• Activity: Only one stretch of the listing below is wanted. Begin at the line that has "Figure 9. The standard", stop after the line that has "FIGURE 3 | Relationship", and repeat every line in between exactly.
═══ Given data
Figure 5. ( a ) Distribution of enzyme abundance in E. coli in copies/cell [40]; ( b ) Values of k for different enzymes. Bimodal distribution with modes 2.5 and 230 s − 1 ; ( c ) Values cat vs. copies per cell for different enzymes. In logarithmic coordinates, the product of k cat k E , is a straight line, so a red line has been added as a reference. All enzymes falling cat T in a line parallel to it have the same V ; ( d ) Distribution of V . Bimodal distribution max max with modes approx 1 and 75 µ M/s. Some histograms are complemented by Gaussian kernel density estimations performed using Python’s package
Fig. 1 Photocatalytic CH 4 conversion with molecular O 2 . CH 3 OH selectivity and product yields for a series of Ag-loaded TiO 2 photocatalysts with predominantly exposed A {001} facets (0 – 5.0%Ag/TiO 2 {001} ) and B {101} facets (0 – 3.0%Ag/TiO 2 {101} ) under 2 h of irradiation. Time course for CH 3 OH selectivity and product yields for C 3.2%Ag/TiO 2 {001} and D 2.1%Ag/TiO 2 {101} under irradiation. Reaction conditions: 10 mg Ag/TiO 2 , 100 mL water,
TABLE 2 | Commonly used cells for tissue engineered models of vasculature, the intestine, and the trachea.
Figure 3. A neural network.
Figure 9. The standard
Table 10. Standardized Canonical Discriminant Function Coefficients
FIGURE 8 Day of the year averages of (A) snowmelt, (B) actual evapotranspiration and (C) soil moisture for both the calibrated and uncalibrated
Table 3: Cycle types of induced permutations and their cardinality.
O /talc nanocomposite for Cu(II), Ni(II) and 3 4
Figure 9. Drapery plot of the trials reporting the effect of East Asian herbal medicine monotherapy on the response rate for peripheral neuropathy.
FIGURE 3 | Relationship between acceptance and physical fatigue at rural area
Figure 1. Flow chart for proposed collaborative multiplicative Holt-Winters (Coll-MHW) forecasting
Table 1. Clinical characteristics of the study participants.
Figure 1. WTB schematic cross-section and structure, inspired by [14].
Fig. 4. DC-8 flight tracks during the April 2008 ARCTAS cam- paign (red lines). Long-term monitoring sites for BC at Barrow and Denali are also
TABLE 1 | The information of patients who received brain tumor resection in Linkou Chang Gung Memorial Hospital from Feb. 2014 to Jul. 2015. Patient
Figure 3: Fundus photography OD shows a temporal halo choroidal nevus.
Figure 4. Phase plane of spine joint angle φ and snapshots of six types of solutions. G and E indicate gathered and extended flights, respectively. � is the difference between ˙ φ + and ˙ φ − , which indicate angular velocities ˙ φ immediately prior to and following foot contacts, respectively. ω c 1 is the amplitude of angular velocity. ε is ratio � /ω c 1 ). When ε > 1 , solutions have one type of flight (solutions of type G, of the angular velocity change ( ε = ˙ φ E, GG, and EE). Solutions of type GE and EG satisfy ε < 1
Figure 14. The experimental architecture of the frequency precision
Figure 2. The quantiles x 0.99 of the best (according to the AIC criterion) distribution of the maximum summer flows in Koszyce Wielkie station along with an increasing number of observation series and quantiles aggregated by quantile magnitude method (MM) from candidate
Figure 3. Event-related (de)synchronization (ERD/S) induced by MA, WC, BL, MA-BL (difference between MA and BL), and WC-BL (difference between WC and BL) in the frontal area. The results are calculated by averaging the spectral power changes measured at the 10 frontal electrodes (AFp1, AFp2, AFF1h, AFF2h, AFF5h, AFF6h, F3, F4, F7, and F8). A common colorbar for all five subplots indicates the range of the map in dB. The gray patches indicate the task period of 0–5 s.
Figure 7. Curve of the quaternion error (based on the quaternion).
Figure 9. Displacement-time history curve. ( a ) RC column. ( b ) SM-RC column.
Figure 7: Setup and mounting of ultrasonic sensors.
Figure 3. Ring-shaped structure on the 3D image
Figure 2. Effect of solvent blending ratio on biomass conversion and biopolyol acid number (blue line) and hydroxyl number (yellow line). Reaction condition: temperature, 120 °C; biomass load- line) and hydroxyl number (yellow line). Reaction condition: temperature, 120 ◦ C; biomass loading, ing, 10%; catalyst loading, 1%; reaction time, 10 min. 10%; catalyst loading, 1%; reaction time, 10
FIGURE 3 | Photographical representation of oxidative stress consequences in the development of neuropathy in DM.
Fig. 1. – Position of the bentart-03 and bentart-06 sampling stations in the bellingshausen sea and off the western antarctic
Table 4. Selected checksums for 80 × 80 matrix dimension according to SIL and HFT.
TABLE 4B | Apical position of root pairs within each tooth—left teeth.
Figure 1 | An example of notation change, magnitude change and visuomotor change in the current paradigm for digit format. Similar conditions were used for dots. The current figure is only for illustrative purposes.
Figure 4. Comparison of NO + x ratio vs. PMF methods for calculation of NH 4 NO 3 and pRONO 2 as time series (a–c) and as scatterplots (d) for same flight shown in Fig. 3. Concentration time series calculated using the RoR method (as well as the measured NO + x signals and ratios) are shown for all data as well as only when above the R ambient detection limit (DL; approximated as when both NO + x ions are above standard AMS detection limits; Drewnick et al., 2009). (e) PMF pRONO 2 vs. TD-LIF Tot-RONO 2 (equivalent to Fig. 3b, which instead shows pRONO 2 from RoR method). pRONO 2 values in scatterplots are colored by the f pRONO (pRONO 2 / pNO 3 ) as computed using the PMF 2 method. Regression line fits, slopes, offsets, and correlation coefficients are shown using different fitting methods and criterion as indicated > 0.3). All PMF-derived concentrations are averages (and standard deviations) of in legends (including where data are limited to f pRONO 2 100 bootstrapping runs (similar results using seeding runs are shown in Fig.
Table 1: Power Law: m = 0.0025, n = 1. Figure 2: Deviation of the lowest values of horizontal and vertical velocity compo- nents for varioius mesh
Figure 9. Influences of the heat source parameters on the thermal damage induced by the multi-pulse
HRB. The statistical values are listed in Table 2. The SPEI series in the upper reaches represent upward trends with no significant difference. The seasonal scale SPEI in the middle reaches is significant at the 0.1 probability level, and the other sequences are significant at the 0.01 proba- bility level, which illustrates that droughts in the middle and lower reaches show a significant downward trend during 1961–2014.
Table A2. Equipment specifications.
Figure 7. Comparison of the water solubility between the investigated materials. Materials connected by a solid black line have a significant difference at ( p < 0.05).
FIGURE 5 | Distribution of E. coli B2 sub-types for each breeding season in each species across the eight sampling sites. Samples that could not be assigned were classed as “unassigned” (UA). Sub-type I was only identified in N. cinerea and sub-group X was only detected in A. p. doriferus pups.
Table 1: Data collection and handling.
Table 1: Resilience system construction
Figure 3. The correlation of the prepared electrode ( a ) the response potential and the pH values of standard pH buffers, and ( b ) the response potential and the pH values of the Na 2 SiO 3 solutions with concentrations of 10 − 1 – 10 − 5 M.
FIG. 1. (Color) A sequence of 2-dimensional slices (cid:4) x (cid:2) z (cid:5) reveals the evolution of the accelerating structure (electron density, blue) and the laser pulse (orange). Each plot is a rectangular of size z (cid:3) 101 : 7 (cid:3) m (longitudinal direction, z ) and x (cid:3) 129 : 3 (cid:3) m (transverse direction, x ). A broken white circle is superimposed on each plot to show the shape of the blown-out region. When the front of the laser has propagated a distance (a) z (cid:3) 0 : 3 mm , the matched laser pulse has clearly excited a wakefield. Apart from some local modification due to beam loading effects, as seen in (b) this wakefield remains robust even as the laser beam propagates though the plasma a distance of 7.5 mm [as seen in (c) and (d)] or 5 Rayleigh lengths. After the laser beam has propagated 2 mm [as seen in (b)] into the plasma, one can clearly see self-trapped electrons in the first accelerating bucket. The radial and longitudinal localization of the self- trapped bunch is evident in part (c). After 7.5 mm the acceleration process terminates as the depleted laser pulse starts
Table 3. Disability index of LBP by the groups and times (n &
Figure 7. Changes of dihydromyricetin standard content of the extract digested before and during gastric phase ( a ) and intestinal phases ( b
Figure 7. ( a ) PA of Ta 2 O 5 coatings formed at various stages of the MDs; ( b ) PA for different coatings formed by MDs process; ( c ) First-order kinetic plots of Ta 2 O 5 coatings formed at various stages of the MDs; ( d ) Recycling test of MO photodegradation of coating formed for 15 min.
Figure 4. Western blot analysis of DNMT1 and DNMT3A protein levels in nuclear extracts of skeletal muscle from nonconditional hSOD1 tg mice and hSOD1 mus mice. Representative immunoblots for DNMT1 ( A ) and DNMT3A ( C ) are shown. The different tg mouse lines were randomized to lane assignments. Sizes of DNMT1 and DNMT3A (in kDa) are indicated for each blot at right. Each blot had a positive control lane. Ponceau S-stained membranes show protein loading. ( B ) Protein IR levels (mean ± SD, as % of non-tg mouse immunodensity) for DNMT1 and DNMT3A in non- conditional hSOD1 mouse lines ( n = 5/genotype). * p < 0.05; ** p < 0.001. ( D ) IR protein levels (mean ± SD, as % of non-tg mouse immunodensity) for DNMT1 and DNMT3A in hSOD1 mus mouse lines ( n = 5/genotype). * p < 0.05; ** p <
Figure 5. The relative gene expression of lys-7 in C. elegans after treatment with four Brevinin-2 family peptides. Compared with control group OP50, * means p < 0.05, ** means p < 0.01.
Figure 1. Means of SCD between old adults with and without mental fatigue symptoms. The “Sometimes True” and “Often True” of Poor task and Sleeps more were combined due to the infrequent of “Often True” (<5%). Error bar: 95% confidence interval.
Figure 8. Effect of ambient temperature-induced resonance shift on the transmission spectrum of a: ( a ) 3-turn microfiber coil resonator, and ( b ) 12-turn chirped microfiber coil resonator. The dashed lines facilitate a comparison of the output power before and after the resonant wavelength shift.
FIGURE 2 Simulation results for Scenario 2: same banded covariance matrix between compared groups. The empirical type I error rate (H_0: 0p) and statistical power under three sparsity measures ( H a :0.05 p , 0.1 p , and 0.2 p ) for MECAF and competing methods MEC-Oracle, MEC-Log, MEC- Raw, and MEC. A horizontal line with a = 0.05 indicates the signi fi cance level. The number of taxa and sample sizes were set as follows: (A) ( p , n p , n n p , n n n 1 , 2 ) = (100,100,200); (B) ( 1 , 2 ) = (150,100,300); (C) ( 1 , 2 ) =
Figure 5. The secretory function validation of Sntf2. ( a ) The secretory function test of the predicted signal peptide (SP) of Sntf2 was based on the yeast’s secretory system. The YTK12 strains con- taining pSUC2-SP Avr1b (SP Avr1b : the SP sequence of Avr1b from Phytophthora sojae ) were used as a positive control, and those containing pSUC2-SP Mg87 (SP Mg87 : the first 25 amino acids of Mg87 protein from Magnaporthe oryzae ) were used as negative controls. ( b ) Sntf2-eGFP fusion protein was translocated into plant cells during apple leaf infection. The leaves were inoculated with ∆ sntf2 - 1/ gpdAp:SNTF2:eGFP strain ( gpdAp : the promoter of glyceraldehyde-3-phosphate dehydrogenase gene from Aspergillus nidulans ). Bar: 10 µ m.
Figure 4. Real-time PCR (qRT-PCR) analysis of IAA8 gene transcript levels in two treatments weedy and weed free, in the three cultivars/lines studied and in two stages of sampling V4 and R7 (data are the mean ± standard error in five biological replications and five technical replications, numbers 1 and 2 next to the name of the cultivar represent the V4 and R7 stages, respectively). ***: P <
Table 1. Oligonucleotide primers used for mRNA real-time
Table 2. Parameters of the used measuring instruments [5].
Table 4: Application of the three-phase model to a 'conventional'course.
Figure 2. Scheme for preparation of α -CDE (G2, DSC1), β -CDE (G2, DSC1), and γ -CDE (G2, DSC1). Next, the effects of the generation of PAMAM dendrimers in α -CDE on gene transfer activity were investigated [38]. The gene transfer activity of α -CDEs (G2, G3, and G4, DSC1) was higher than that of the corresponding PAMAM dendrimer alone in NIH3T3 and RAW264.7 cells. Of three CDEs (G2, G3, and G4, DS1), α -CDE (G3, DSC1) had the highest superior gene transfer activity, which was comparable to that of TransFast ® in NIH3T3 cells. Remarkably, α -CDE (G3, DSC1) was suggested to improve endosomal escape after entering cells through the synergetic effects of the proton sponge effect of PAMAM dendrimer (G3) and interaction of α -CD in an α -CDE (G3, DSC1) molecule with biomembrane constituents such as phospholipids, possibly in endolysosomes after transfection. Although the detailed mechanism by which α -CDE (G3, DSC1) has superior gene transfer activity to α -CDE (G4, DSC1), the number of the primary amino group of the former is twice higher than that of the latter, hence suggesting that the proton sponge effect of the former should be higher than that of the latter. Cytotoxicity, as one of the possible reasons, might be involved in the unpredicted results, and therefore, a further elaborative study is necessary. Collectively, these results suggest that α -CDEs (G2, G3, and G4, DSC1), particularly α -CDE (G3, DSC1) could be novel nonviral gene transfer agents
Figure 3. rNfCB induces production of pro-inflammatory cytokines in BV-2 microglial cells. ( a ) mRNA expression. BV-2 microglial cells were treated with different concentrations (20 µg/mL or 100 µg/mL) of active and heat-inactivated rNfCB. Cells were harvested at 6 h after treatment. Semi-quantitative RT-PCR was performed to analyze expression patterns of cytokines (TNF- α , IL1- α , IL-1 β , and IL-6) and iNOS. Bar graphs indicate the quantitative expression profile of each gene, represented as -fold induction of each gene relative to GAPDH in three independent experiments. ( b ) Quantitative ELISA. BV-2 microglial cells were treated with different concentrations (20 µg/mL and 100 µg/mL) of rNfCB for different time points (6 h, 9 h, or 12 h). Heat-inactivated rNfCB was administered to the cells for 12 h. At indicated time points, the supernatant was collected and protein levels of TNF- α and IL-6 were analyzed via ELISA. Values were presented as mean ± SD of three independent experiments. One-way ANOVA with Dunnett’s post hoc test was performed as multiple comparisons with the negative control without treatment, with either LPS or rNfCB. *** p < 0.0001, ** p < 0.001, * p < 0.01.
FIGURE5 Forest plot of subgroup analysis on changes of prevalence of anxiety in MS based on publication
══════
• Response to this task:
Figure 9. The standard
Table 10. Standardized Canonical Discriminant Function Coefficients
FIGURE 8 Day of the year averages of (A) snowmelt, (B) actual evapotranspiration and (C) soil moisture for both the calibrated and uncalibrated
Table 3: Cycle types of induced permutations and their cardinality.
O /talc nanocomposite for Cu(II), Ni(II) and 3 4
Figure 9. Drapery plot of the trials reporting the effect of East Asian herbal medicine monotherapy on the response rate for peripheral neuropathy.
FIGURE 3 | Relationship between acceptance and physical fatigue at rural area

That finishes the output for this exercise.